Gather every line in the records below that contains the word "lines".

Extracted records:
####################

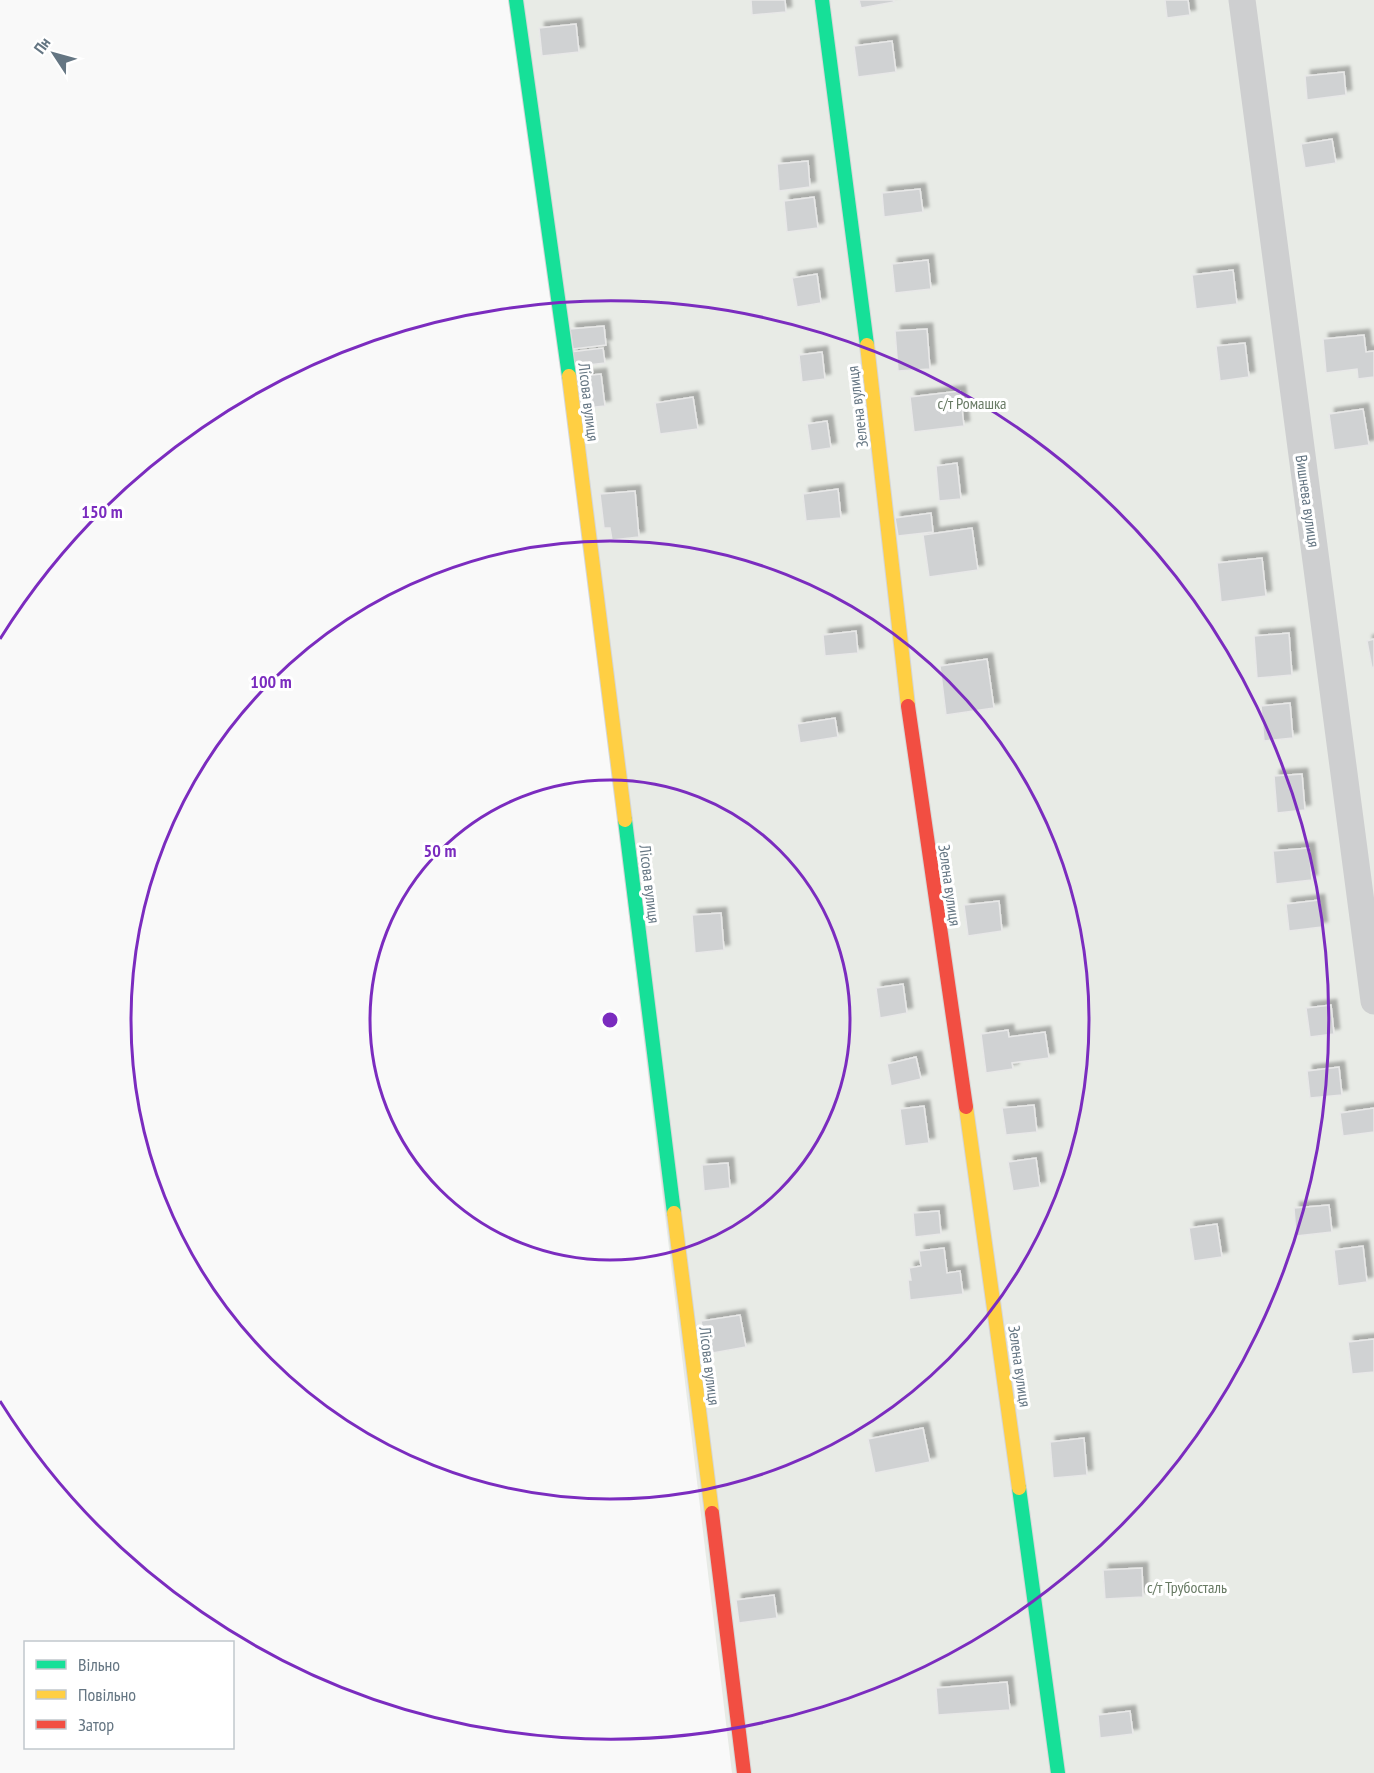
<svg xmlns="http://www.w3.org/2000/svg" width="1374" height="1773" font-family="'PT Sans Narrow',sans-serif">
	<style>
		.green { fill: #e8ebe6 }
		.building { fill: #d0d2d3; stroke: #e8e8e8; stroke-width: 1.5; filter: url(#shadow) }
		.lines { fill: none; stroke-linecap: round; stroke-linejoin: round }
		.fast-casing { stroke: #d5d6d7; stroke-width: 16 }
		.slow-casing { stroke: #d5d6d7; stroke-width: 16 }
		.jam-casing { stroke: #d5d6d7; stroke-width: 16 }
		.street { stroke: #cecfd0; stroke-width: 27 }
		.fast { stroke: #16e098; stroke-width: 14 }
		.slow { stroke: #ffcf43; stroke-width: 14 }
		.jam { stroke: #f24e42; stroke-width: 14 }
		.ring { fill: none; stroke: #7b2cbf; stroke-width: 3 }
		.labels { text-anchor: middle; stroke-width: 6; stroke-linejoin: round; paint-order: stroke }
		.street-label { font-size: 16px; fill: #657683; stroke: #fff }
		.park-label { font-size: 16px; fill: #687a64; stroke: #fff }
		.centre { fill: #7b2cbf; stroke: #fff; stroke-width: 3 }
		.ring-label { font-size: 18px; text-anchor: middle; font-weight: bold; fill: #7b2cbf; stroke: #fff; stroke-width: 6; stroke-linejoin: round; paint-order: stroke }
	</style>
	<defs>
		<filter id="shadow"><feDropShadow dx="5.5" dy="-5.5" stdDeviation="1.5" flood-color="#0004"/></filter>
	</defs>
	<rect width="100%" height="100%" fill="#f9f9f9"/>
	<polygon class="green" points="519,0 1374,0 1374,1773 732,1773"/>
	<g class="building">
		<polygon points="751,0 785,0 786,12 752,15"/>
		<polygon points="859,0 893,0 894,2 861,8"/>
		<polygon points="1165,0 1188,0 1190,15 1167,18"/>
		<polygon points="576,24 579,52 542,56 539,28"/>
		<polygon points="892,41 896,72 858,77 854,46"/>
		<polygon points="1344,72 1346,95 1307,100 1305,76"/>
		<polygon points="1332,139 1336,163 1305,168 1301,144"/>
		<polygon points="808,161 810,187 779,191 777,164"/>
		<polygon points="920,189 923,212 884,217 882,193"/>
		<polygon points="814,197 818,228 787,232 784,201"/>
		<polygon points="928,260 931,289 895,293 892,264"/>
		<polygon points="1233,270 1237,304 1196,309 1192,275"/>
		<polygon points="817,274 821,303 797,307 792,278"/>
		<polygon points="604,326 606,345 573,349 570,329"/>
		<polygon points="927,329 930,369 898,371 895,331"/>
		<polygon points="1364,335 1366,352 1374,351 1374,377 1358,379 1357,369 1326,373 1323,339"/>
		<polygon points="1245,343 1249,377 1220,381 1216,346"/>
		<polygon points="603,348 605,363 572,367 570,352"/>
		<polygon points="822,352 825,379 802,382 799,355"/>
		<polygon points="601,374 605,406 577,409 574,377"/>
		<polygon points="960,391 964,426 914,432 910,397"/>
		<polygon points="693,397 698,429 660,434 655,403"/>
		<polygon points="1363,409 1369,445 1334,450 1329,414"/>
		<polygon points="827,421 831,448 811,451 807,424"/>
		<polygon points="957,463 961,499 939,501 936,466"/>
		<polygon points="838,489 841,518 806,521 803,494"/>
		<polygon points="635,491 639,537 612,540 610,528 604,528 600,494"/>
		<polygon points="931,513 933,532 898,536 895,518"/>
		<polygon points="972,528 978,570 929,577 923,535"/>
		<polygon points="1262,558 1266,596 1221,602 1217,563"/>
		<polygon points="856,631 858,653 825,656 823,635"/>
		<polygon points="1289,633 1292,675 1257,678 1254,636"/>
		<polygon points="1374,639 1374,667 1372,668 1367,641"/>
		<polygon points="987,659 994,708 946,715 940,666"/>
		<polygon points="1290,703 1293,738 1264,741 1261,706"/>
		<polygon points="835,718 838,737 800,743 797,724"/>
		<polygon points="1302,774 1305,810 1277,813 1274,776"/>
		<polygon points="1309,848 1312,880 1276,884 1273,851"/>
		<polygon points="1319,900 1322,927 1289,931 1286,904"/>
		<polygon points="999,901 1002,931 968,936 964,905"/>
		<polygon points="721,913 724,950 695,953 692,915"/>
		<polygon points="903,984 907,1013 880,1018 876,988"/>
		<polygon points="1331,1005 1334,1034 1310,1037 1306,1008"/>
		<polygon points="1008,1030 1009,1037 1045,1032 1049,1058 1012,1063 1013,1069 986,1073 981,1034"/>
		<polygon points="916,1057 921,1079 891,1086 887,1064"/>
		<polygon points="1339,1067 1342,1095 1310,1098 1307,1071"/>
		<polygon points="1034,1105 1037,1132 1006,1135 1002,1108"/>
		<polygon points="924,1106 929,1143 905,1146 900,1109"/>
		<polygon points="1374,1108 1374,1132 1343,1136 1340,1113"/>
		<polygon points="1036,1158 1040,1187 1013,1191 1008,1162"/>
		<polygon points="728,1163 730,1188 704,1191 702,1165"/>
		<polygon points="1329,1205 1332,1232 1296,1236 1294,1208"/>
		<polygon points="939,1211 941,1234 915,1237 913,1213"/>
		<polygon points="1217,1224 1222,1257 1194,1261 1189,1228"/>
		<polygon points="1363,1246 1367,1282 1338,1286 1334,1250"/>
		<polygon points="944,1248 947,1273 960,1271 963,1294 910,1300 908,1280 911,1280 909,1268 921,1266 919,1251"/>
		<polygon points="740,1315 746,1347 707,1354 701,1321"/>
		<polygon points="1374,1339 1374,1372 1352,1374 1348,1342"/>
		<polygon points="923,1428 930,1462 875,1473 868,1439"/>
		<polygon points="1084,1438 1087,1475 1053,1478 1050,1442"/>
		<polygon points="1142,1568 1143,1597 1105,1599 1103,1570"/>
		<polygon points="774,1595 777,1618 739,1623 736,1600"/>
		<polygon points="1007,1682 1010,1710 938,1715 936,1688"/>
		<polygon points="1130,1711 1133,1734 1100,1738 1098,1715"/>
	</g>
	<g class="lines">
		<g class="fast-casing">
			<g id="fast">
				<polyline points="516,0 569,376"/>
				<polyline points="822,0 867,345"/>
				<polyline points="625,820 674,1213"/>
				<polyline points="1019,1488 1058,1773"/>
			</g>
		</g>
		<g class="slow-casing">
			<g id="slow">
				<polyline points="867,345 908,706"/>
				<polyline points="569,376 625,820"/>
				<polyline points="966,1107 1019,1488"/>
				<polyline points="674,1213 712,1513"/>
			</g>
		</g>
		<g class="jam-casing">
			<g id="jam">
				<polyline points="908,706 966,1107"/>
				<polyline points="712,1513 744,1773"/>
			</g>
		</g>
		<polyline class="street" points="1242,0 1374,1001"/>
		<use href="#fast" class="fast"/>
		<use href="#slow" class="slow"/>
		<use href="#jam" class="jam"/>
	</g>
	<g class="ring">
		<circle cx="610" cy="1020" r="240"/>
		<circle cx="610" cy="1020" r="479"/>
		<path d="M0 639A719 719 0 1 1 0 1401"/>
	</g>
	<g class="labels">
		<g class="street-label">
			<text transform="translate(589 402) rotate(83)" y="6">Лісова вулиця</text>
			<text transform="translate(857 407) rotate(-97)" y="6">Зелена вулиця</text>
			<text transform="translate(1308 501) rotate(82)" y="6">Вишнева вулиця</text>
			<text transform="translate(650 884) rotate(83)" y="6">Лісова вулиця</text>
			<text transform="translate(950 885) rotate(82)" y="6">Зелена вулиця</text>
			<text transform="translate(710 1366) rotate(83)" y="6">Лісова вулиця</text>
			<text transform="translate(1020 1366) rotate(82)" y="6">Зелена вулиця</text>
		</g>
		<g class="park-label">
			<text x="972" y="409">с/т Ромашка</text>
			<text x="1187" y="1593">с/т Трубосталь</text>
		</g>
	</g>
	<circle cx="610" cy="1020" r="9" class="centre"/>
	<g class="ring-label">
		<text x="102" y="518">150 m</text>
		<text x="271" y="688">100 m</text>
		<text x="440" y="857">50 m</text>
	</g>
	<rect x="24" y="1641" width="210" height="108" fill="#ffffff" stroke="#c1c8cd" stroke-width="1.5"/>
	<rect x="36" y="1660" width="30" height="9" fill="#16e098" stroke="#c1c8cd" stroke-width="1.5"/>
	<text x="78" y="1671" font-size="18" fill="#657683">Вільно</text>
	<rect x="36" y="1690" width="30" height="9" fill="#ffcf43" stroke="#c1c8cd" stroke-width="1.5"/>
	<text x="78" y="1701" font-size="18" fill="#657683">Повільно</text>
	<rect x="36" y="1720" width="30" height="9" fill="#f24e42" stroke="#c1c8cd" stroke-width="1.5"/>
	<text x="78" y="1731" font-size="18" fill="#657683">Затор</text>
	<g transform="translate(54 54) rotate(306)" stroke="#ffffff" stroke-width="4.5" paint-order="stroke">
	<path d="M0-4.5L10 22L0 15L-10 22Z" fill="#657683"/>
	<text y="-9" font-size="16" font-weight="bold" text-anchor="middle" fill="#657683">Пн</text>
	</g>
</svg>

####################

Exercise result
		.lines { fill: none; stroke-linecap: round; stroke-linejoin: round }
	<g class="lines">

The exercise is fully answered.